Knots tied themselves within my gut. Her lack of worry made this harder. I knew that my words were going to blindside her. I racked my brain to try and find the most gentle way of telling her she was going to die.
“How are you feeling?” I asked, gently prodding.
“Tired,” she said with a small smile, “and weak, but at least I’m not hungry anymore.”
“Have you noticed any changes in your overall health and wellbeing since you left Earth?”
“Yeah. I’ve lost muscle mass from being in a weightless environment, I’ve been battling malnourishment since we had very limited rations. My mental health has deteriorated from basically spending two years without another human being to talk to. Honestly, yeah, overall I’ve been doing pretty crappy.”
I pushed my hair behind my ears, stood, and grabbed my handheld medical scanner from the desk. The scene on the displays changed and it looked as though we were at the foot of a massive mountain, the green rolling hills leading up to a snowy peak. The sky was many magnificent colours, with oranges, reds and blues marking the setting sun.
“I have looked over your test results several times, and I’m really sorry to have to tell you this. but-”
“I’m going to die.” Willow said calmly. She was staring at the display, her eyes intent on scanning every detail.

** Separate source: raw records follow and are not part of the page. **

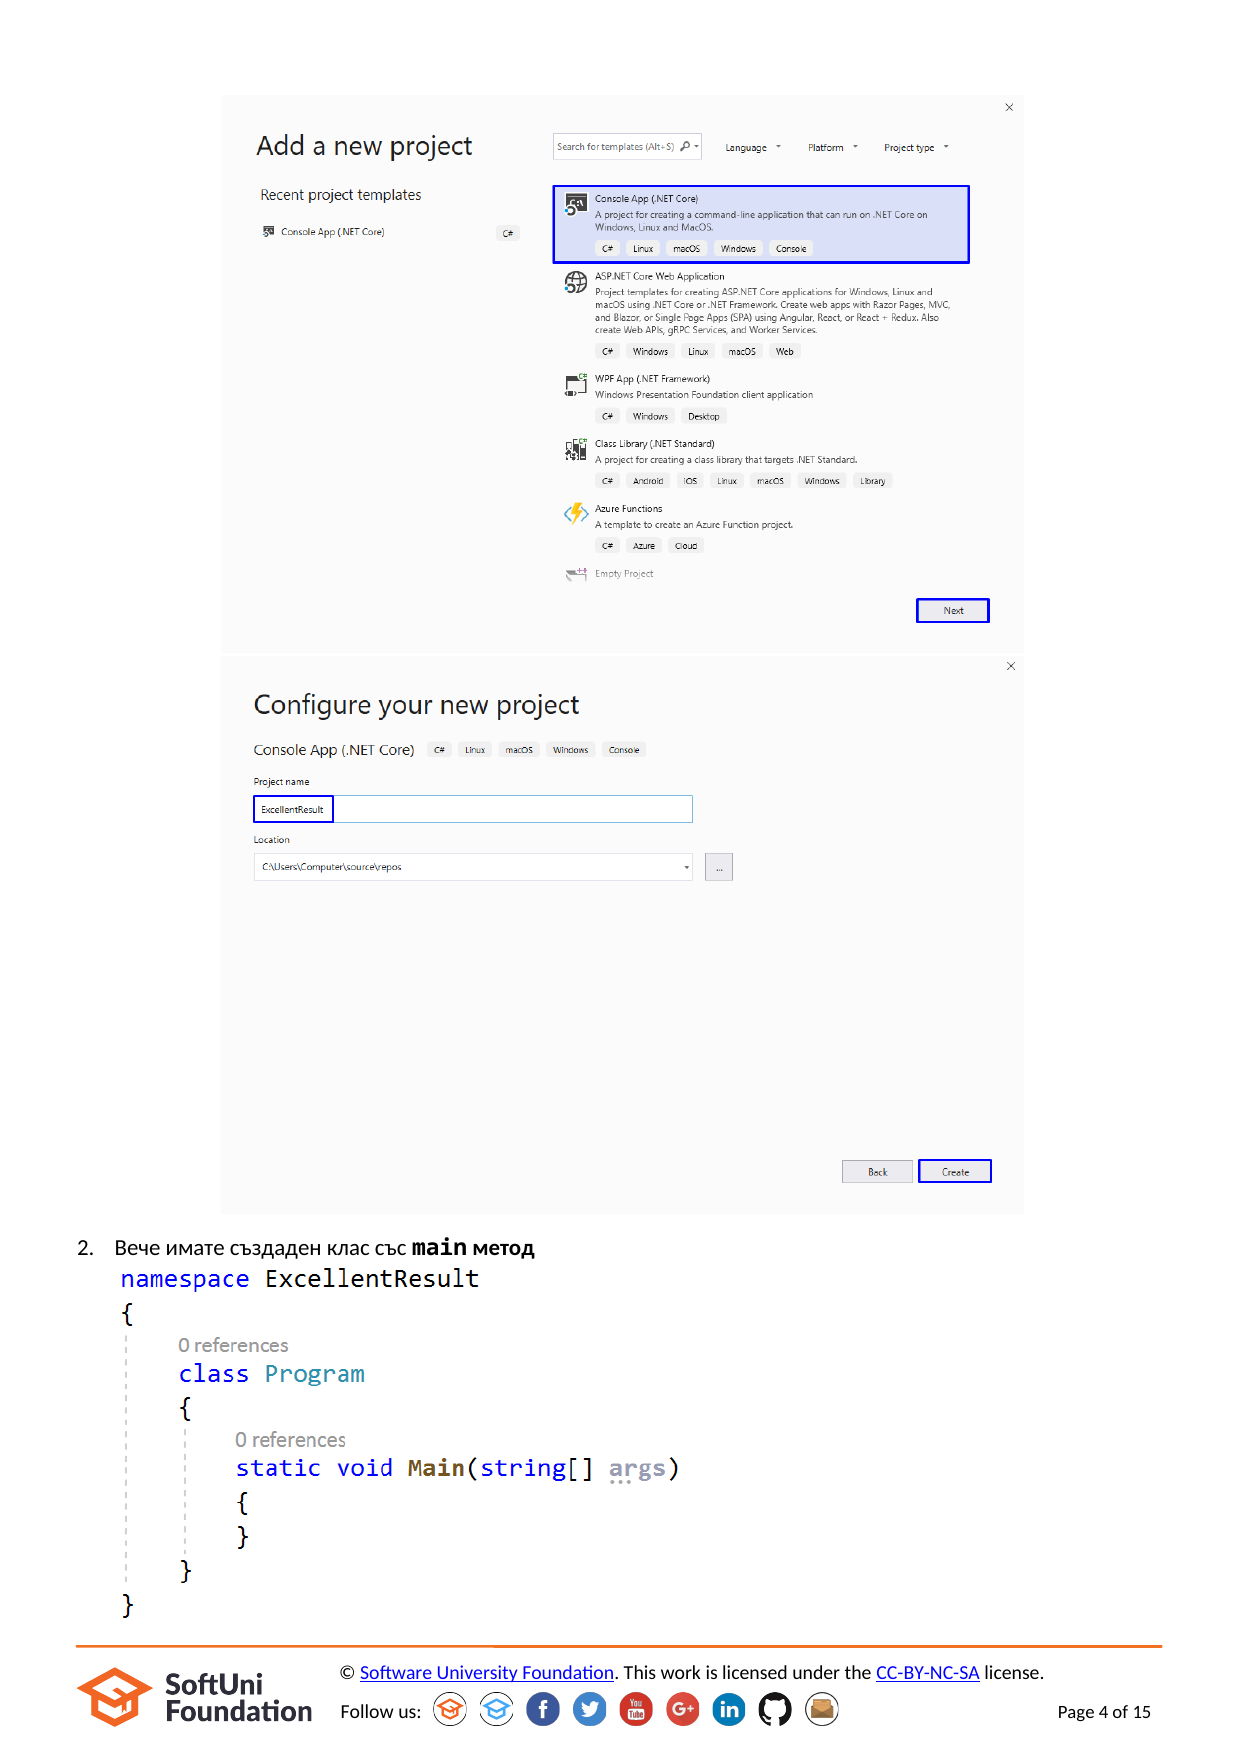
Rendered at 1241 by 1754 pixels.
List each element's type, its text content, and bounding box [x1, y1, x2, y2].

picture [526, 1692, 560, 1726]
picture [76, 1667, 312, 1727]
list Вече имате създаден клас със main метод [77, 1230, 1163, 1262]
picture [220, 656, 1025, 1214]
picture [758, 1692, 792, 1726]
picture [119, 1266, 684, 1621]
picture [805, 1692, 839, 1726]
picture [736, 1693, 746, 1703]
picture [712, 1716, 722, 1726]
picture [727, 1707, 738, 1717]
picture [736, 1716, 746, 1726]
picture [619, 1692, 653, 1726]
picture [221, 95, 1024, 653]
picture [712, 1693, 722, 1703]
picture [666, 1692, 700, 1726]
picture [573, 1692, 607, 1726]
picture [480, 1692, 513, 1726]
picture [433, 1692, 467, 1726]
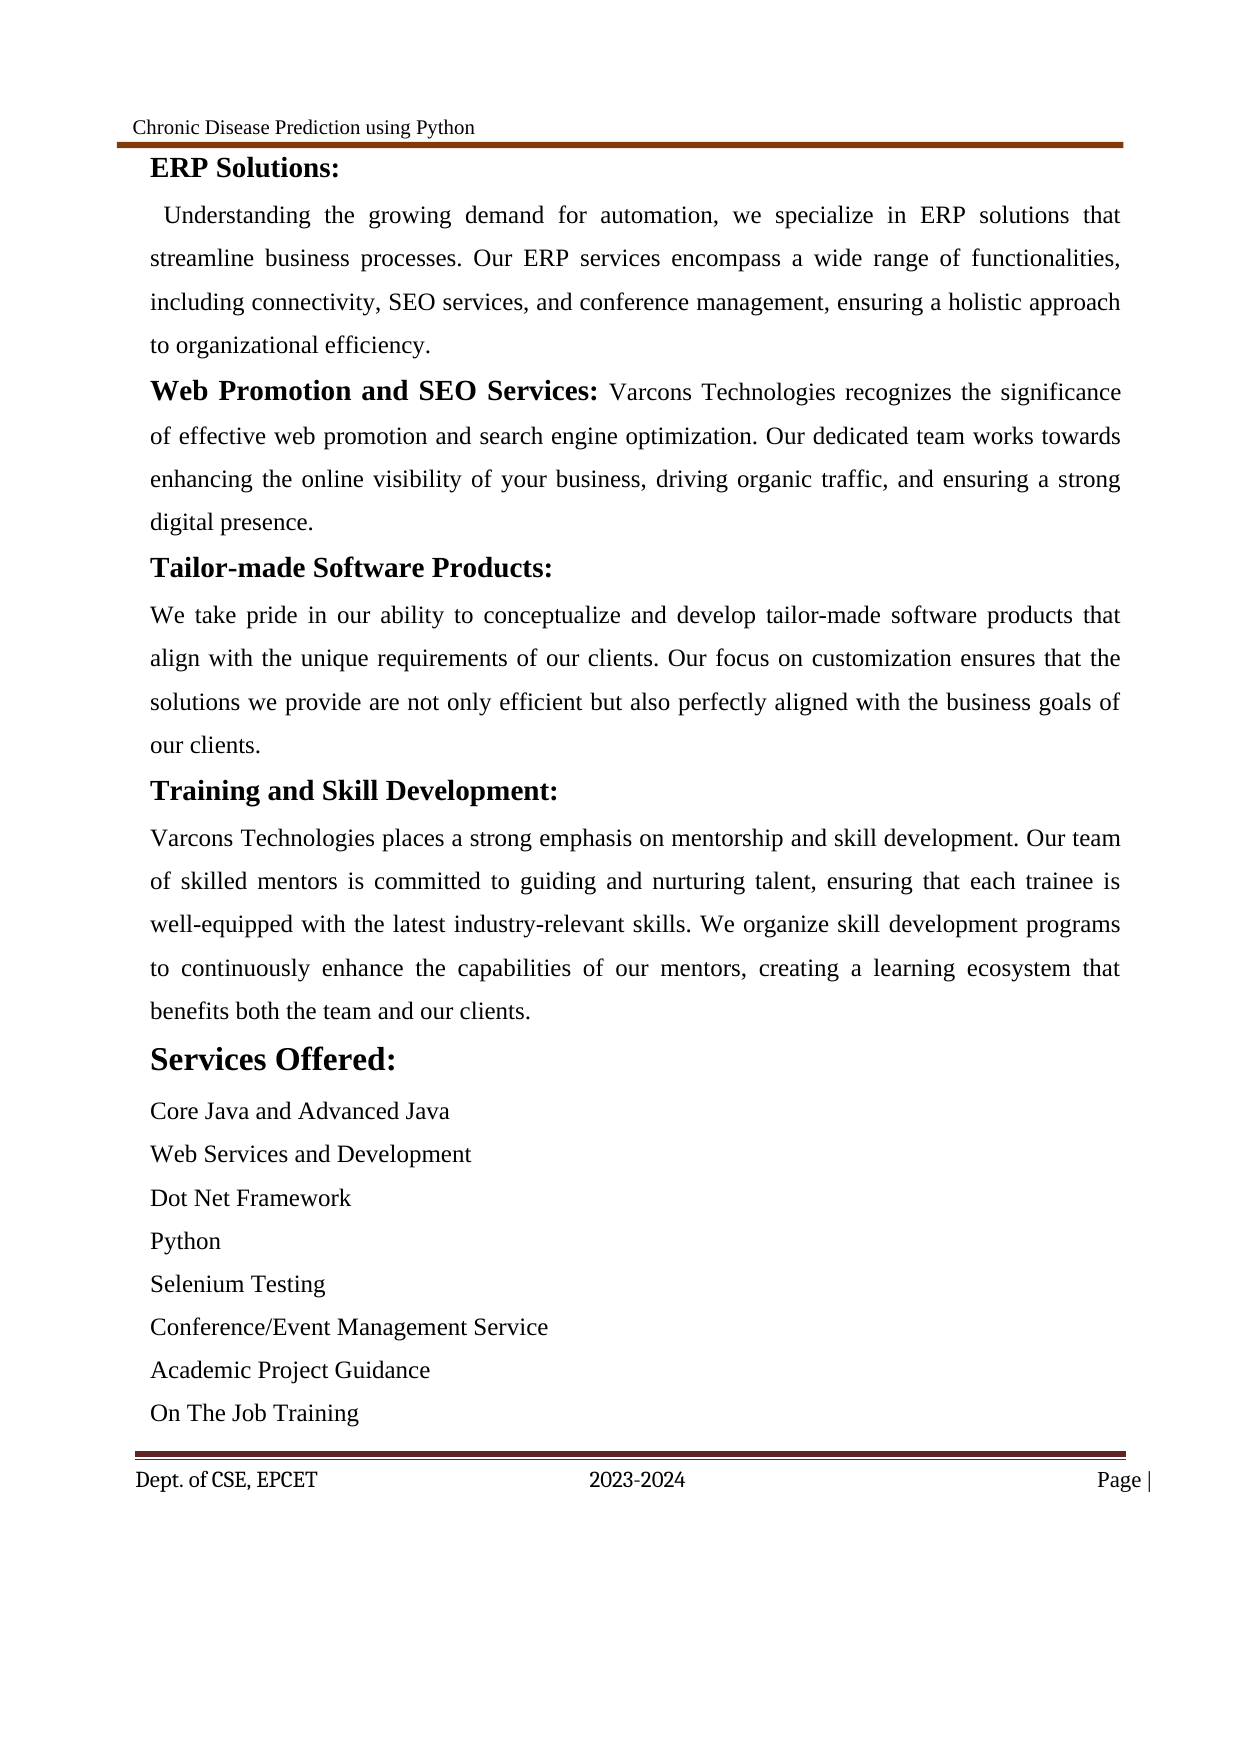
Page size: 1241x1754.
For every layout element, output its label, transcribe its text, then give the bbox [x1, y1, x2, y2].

text Services Offered: [150, 1039, 1122, 1077]
text Tailor-made Software Products: [150, 550, 1122, 584]
text Training and Skill Development: [150, 773, 1122, 806]
text Selenium Testing [150, 1269, 1122, 1298]
text ERP Solutions: [150, 150, 1122, 183]
text Varcons Technologies places a strong emphasis on mentorship and skill development. Our team of skilled mentors is committed to guiding and nurturing talent, ensuring that each trainee is well-equipped with the latest industry-relevant skills. We organize skill development programs to continuously enhance the capabilities of our mentors, creating a learning ecosystem that benefits both the team and our clients. [150, 823, 1122, 1024]
text Conference/Event Management Service [150, 1312, 1122, 1341]
text We take pride in our ability to conceptualize and develop tailor-made software products that align with the unique requirements of our clients. Our focus on customization ensures that the solutions we provide are not only efficient but also perfectly aligned with the business goals of our clients. [150, 600, 1122, 758]
text Academic Project Guidance [150, 1355, 1122, 1384]
text Core Java and Advanced Java [150, 1096, 1122, 1125]
text Web Promotion and SEO Services: Varcons Technologies recognizes the significance of effective web promotion and search engine optimization. Our dedicated team works towards enhancing the online visibility of your business, driving organic traffic, and ensuring a strong digital presence. [150, 373, 1122, 536]
text Understanding the growing demand for automation, we specialize in ERP solutions that streamline business processes. Our ERP services encompass a wide range of functionalities, including connectivity, SEO services, and conference management, ensuring a holistic approach to organizational efficiency. [150, 200, 1122, 358]
text Dot Net Framework [150, 1183, 1122, 1211]
text Python [150, 1226, 1122, 1254]
text Web Services and Development [150, 1139, 1122, 1168]
text On The Job Training [150, 1398, 1122, 1427]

I felt my mouth drop open and quickly closed it again. “Well,” I began.
“I have a rare and incurable disease. It attacks my brain, and gives me visual disturbances, affects my co-ordination, and a bunch of other things. It will leave me blind and physically weak and eventually kill me. Do you have any beach scenes? I really love the beach.”
A million questions flashed through my head like shooting stars. I couldn’t stop them from pouring out of my mouth before I had a chance to think through any of them. “Why you? Why did you go on this mission? When did you find out? Did they know? How are you still alive?”
Willow laughed. “Whoa, slow down there. One at a time!”
I stood up from my bed. My legs felt weak. My heart was racing, and I felt a little sick from the anxiety of having to tell Willow she was going to die. I touched the display on my desk, searched through the database of options, and selected a beach scene from a white-sand beach in Cuba. The turquoise water slowly moved in and out, and the cloudless blue sky was almost blinding in comparison to the previous scene.
Willow shot me a smile and I sat back on my bed. She stared at the display walls, and I stared at her.
“I was a scientist and an engineer, top of my fields. I had worked for Orbit Excel, and I was on the team developing the Raven. I had no ties to Earth, no family, few friends, and I was going to die anyways. Who better to send?”
I couldn’t believe what I was hearing. It felt like hearing the beginning of a sad story that I knew the ending of. All of my medical training to keep myself separate and isolated from a patient was being stripped away as I quickly came to terms with the fact that she was going to be my crew mate.
Willow continued. “I found out about six months before the mission, I was having some slight issues seeing. At first they thought I was sick from the cryo tests. I was pulled from the project while we tried to get my meds under control, and once I was stable, I begged to be the one sent. After consulting with my doctors and being given more than enough medication for the trip, or so they thought. I was cleared to go. I realized pretty quickly that the medication wouldn’t last and I started giving myself partial doses, only when the symptoms get bad. I also use meditation to try to help when it gets really bad.”